I’ve always been partial to the view of the mind as a giant combination lock, so this isn’t exactly persuasive. But more importantly, it is unfair to the lock: it understands the input 4358 perfectly well, and the fact that it doesn’t unlock the door when that combo is entered is proof enough.
But this is the same problem all over again. What a system understands must be a function of what it can do, and perhaps of what it is supposed to do. We want a combination lock to understand the difference between the correct key and an incorrect one, in a perfectly unmetaphoric sense of understanding: it instantiates a system that acts on the difference. The smoke detector likewise understands the difference between the presence of smoke and the absence of smoke, and can act on that difference as well, in ways that are relevant to other agents who care about the presence of smoke.
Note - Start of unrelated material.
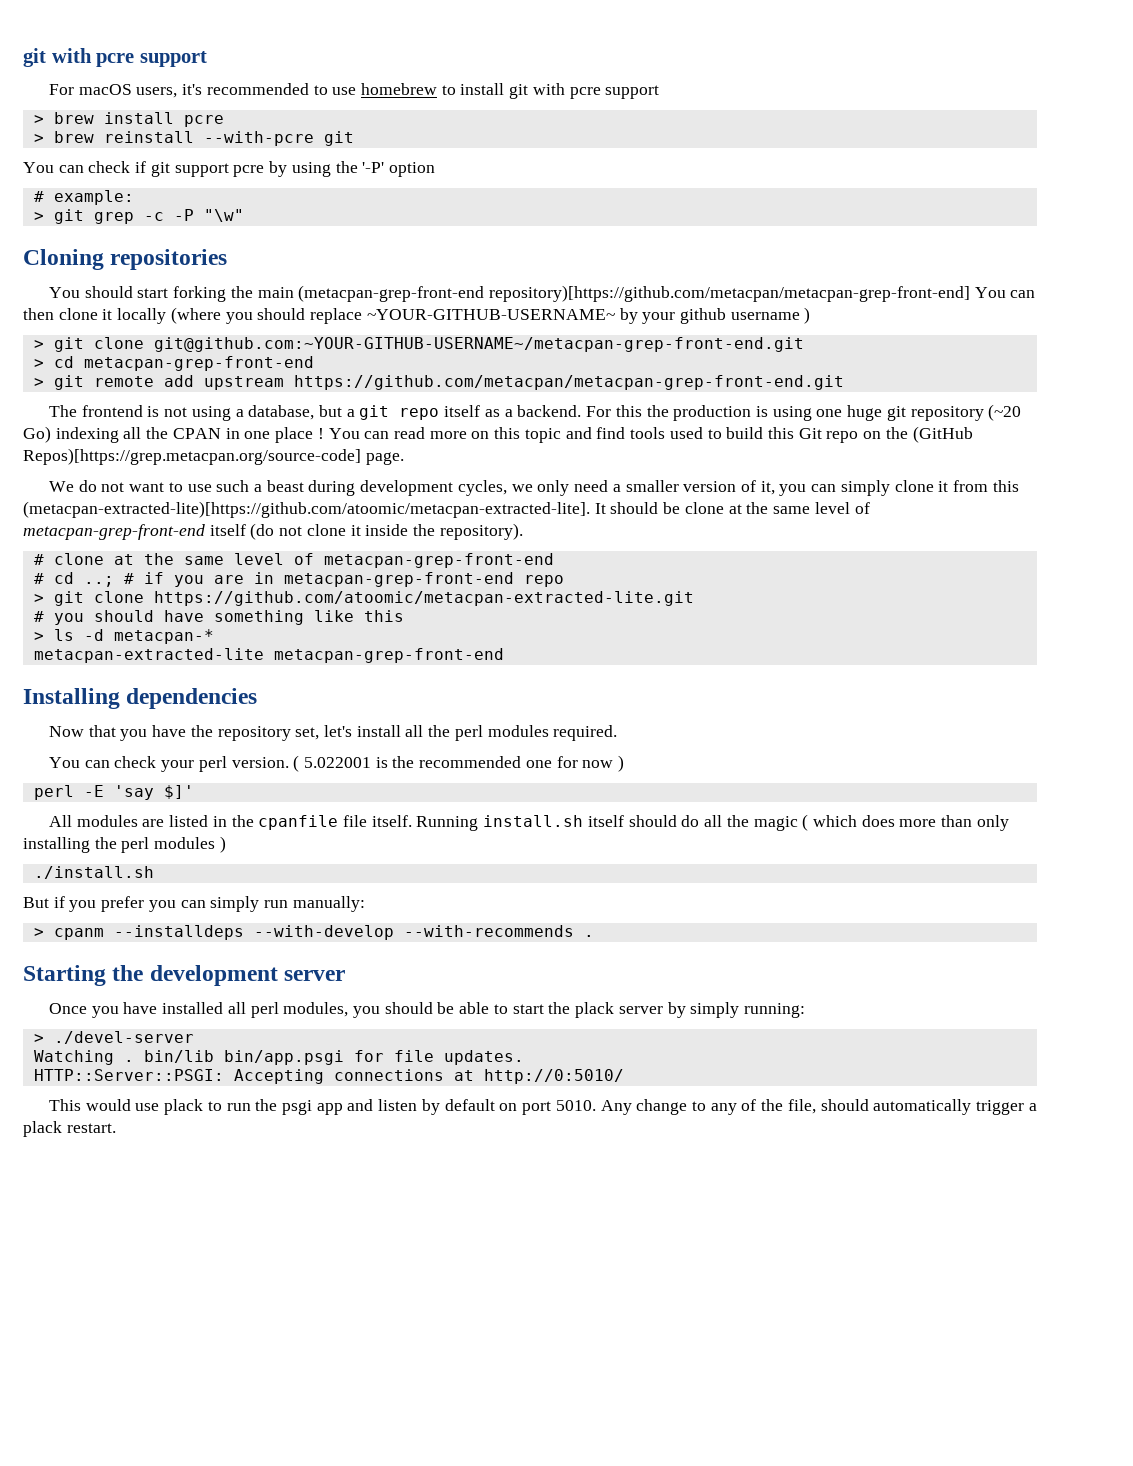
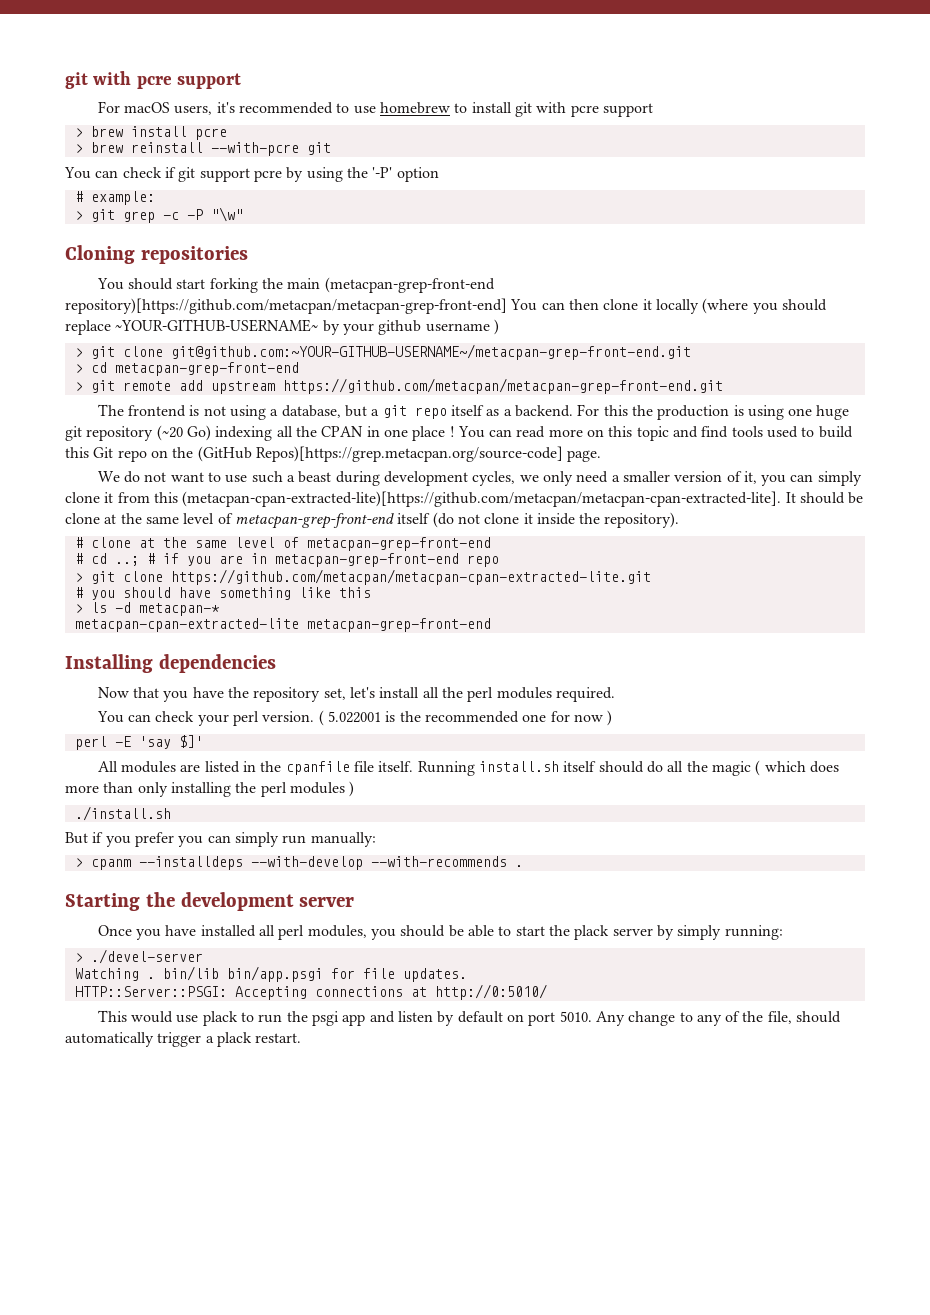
[23,501,590,518] (metacpan-extracted-lite)[https://github.com/atoomic/metacpan-extracted-lite]. -> [182,491,782,507] (metacpan-cpan-extracted-lite)[https://github.com/metacpan/metacpan-cpan-extracted-lite].
[153,591,694,606] https://github.com/atoomic/metacpan-extracted-lite.git -> [170,569,651,585] https://github.com/metacpan/metacpan-cpan-extracted-lite.git
[33,648,264,663] metacpan-extracted-lite -> [74,618,299,632] metacpan-cpan-extracted-lite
Because the smoke detector knows nothing of fire, and because the lock doesn’t know what its keeping in (or out), doesn’t say anything against its understanding of what matters.
Google understands the semantic properties of words in a language, and can do amazing things with that information. It doesn’t know what a chair is because it never needs to sit down, but it can distinguish between department heads and futons quite easily. The fact that these kinds of distinctions generalize across languages shouldn’t undermine it genuine contributions to any particular language. Besides, that’s all we ever wanted Google to do. We don’t ask for it to summarize or analyze articles, we ask it to group and rank them according to their content. And Google’s work to that end is evidence of a robust, objective, and perfectly legitimate understanding of certain salient features of the language, not to mention what is perhaps the most complete understanding of the internet available (which is in some ways more impressive).
Pullum’s point, and this kind of skeptical argument generally, seems to bottom out in the simple assertion, which is almost undeniable, that what counts as salient differs greatly between the human and the computer. But at most this supports the claim that humans and machines understand language differently. It cannot and should not be used to establish the presence or absence of understanding itself.